> _EXERCISE DETAILS_
Only the lines from the top of the listing below to the line that has "Traduction Paint The Town" should be echoed, with both ends kept and pictures left out.

> _INPUT MATERIAL_
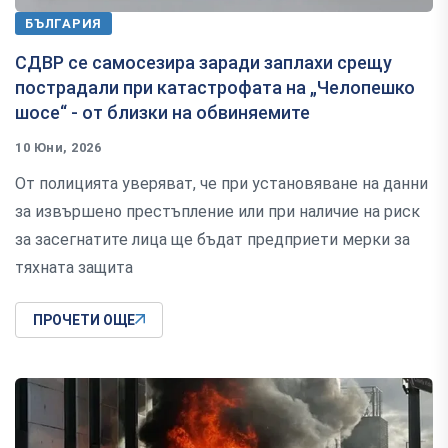
БЪЛГАРИЯ
СДВР се самосезира заради заплахи срещу
пострадали при катастрофата на „Челопешко
шосе“ - от близки на обвиняемите
10 Юни, 2026
От полицията уверяват, че при установяване на данни
за извършено престъпление или при наличие на риск
за засегнатите лица ще бъдат предприети мерки за
тяхната защита
ПРОЧЕТИ ОЩЕ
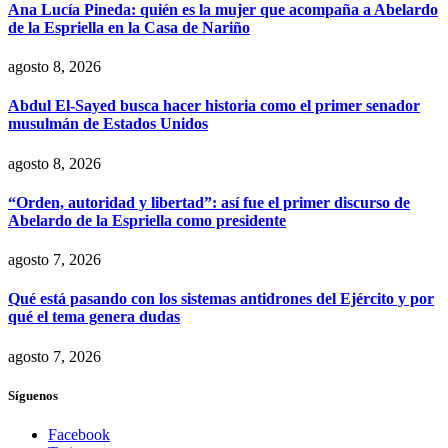
Ana Lucía Pineda: quién es la mujer que acompaña a Abelardo
de la Espriella en la Casa de Nariño
agosto 8, 2026
Abdul El-Sayed busca hacer historia como el primer senador
musulmán de Estados Unidos
agosto 8, 2026
“Orden, autoridad y libertad”: así fue el primer discurso de
Abelardo de la Espriella como presidente
agosto 7, 2026
Qué está pasando con los sistemas antidrones del Ejército y por
qué el tema genera dudas
agosto 7, 2026
Síguenos
Facebook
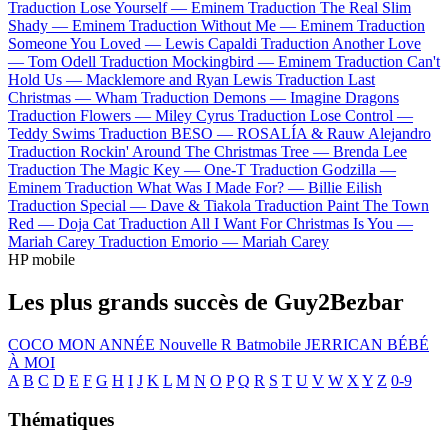
Traduction Lose Yourself —
Eminem
Traduction The Real Slim
Shady —
Eminem
Traduction Without Me —
Eminem
Traduction
Someone You Loved —
Lewis Capaldi
Traduction Another Love
—
Tom Odell
Traduction Mockingbird —
Eminem
Traduction Can't
Hold Us —
Macklemore and Ryan Lewis
Traduction Last
Christmas —
Wham
Traduction Demons —
Imagine Dragons
Traduction Flowers —
Miley Cyrus
Traduction Lose Control —
Teddy Swims
Traduction BESO —
ROSALÍA & Rauw Alejandro
Traduction Rockin' Around The Christmas Tree —
Brenda Lee
Traduction The Magic Key —
One-T
Traduction Godzilla —
Eminem
Traduction What Was I Made For? —
Billie Eilish
Traduction Special —
Dave & Tiakola
Traduction Paint The Town
Red —
Doja Cat
Traduction All I Want For Christmas Is You —
Mariah Carey
Traduction Emorio —
Mariah Carey
HP mobile
Les plus grands succès de Guy2Bezbar
COCO
MON ANNÉE
Nouvelle R
Batmobile
JERRICAN
BÉBÉ
À MOI
A
B
C
D
E
F
G
H
I
J
K
L
M
N
O
P
Q
R
S
T
U
V
W
X
Y
Z
0-9
Thématiques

> _REPLY TO THE TASK_
БЪЛГАРИЯ
СДВР се самосезира заради заплахи срещу
пострадали при катастрофата на „Челопешко
шосе“ - от близки на обвиняемите
10 Юни, 2026
От полицията уверяват, че при установяване на данни
за извършено престъпление или при наличие на риск
за засегнатите лица ще бъдат предприети мерки за
тяхната защита
ПРОЧЕТИ ОЩЕ
Ana Lucía Pineda: quién es la mujer que acompaña a Abelardo
de la Espriella en la Casa de Nariño
agosto 8, 2026
Abdul El-Sayed busca hacer historia como el primer senador
musulmán de Estados Unidos
agosto 8, 2026
“Orden, autoridad y libertad”: así fue el primer discurso de
Abelardo de la Espriella como presidente
agosto 7, 2026
Qué está pasando con los sistemas antidrones del Ejército y por
qué el tema genera dudas
agosto 7, 2026
Síguenos
Facebook
Traduction Lose Yourself —
Eminem
Traduction The Real Slim
Shady —
Eminem
Traduction Without Me —
Eminem
Traduction
Someone You Loved —
Lewis Capaldi
Traduction Another Love
—
Tom Odell
Traduction Mockingbird —
Eminem
Traduction Can't
Hold Us —
Macklemore and Ryan Lewis
Traduction Last
Christmas —
Wham
Traduction Demons —
Imagine Dragons
Traduction Flowers —
Miley Cyrus
Traduction Lose Control —
Teddy Swims
Traduction BESO —
ROSALÍA & Rauw Alejandro
Traduction Rockin' Around The Christmas Tree —
Brenda Lee
Traduction The Magic Key —
One-T
Traduction Godzilla —
Eminem
Traduction What Was I Made For? —
Billie Eilish
Traduction Special —
Dave & Tiakola
Traduction Paint The Town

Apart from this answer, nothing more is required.